• Washington, D.C. -- Court of Appeals Clarifies Broad Scope of Liability Under the District of Columbia Human Rights Act
  • October 17, 2007
  • Law Firm: Holland & Knight LLP - McLean Office
  • In a significant decision, the District of Columbia Court of Appeals recently ruled that individual supervisors and managers can be held personally liable for sexual harassment under the D.C. Human Rights Act (DCHRA). Construing the Act’s broad definition of “employer” and a related provision that makes it unlawful to “aid or abet” a discriminatory practice, the court showed yet another reason why supervisors, managers and others acting on behalf of D.C. employers need to be especially cautious not to engage in conduct that is arguably harassing or otherwise discriminatory.

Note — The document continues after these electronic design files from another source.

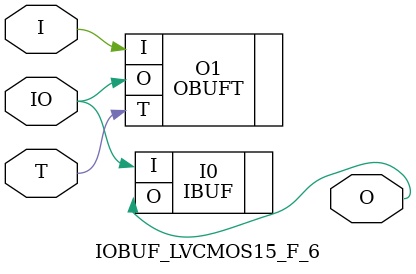
<source format=v>


`timescale  1 ps / 1 ps


module IOBUF_LVCMOS15_F_6 (O, IO, I, T);

    output O;

    inout  IO;

    input  I, T;

        OBUFT #(.IOSTANDARD("LVCMOS15"), .SLEW("FAST"), .DRIVE(6)) O1 (.O(IO), .I(I), .T(T)); 
	IBUF #(.IOSTANDARD("LVCMOS15"))  I0 (.O(O), .I(IO));
        

endmodule



</source>
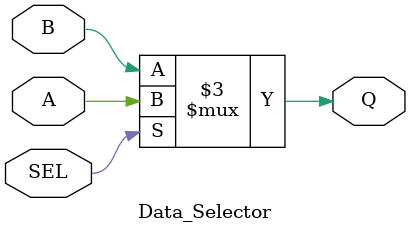
<source format=v>
`timescale 1ns / 1ps


module Data_Selector(
    input A,
    input B,
    input SEL,
    output reg Q
    );
    
    always @(A or B or SEL)
    begin
        if (SEL)
            Q = A;
        else
            Q = B;
    end
    
endmodule

</source>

    In Purcell v. Thomas, Case No. 03-CV-1038 (D.C. 2007), Marva Thomas (Thomas) sued her former employer, as well as her former supervisor, under the DCHRA. Thomas alleged that her supervisor terminated her employment after she rebuffed his unwelcome sexual advances. Following a jury award of $165,000 against both the employer and the supervisor in his individual capacity, the supervisor appealed the lower court’s decision, asserting that an individual cannot be held personally liable under the DCHRA.

    In rejecting the supervisor’s argument, the court cited the DCHRA’s broad definition of “employer,” which includes “any person acting in the interest of such employer, directly or indirectly…” Distinguishing the DCHRA’s definition of “employer” from Title VII’s definition (which does not provide for individual liability), the court held that because the supervisor was a high-level employee, he was an appropriate defendant under the DCHRA. The court also relied upon the “aiding and abetting” provision of the DCHRA, which creates liability for any person, including a corporate entity, who assists in violating a provision of the DCHRA.

    Purcell clarifies the broad liability exposure that individuals and entities working on behalf of D.C. employers face under the DCHRA. As part of their anti-harassment training programs, D.C. employers, as well as entities performing work on behalf of D.C. employers, should make their employees, supervisors and managers aware of the personal liability that may result from violations of the DCHRA.

    The DCHRA is one of the most comprehensive employment discrimination statutes in the country, providing far broader protections than are available under federal law. It prohibits all forms of employment discrimination (including harassment) on the basis of race, color, religion, national origin, sex, age, marital status, personal appearance, sexual orientation, familial status, family responsibilities, matriculation, political affiliation, genetic information, disability, source of income, and place of residence or business. Purcell demonstrates the importance of good equal employment opportunity compliance for D.C. businesses, their individual managers and human resources service providers.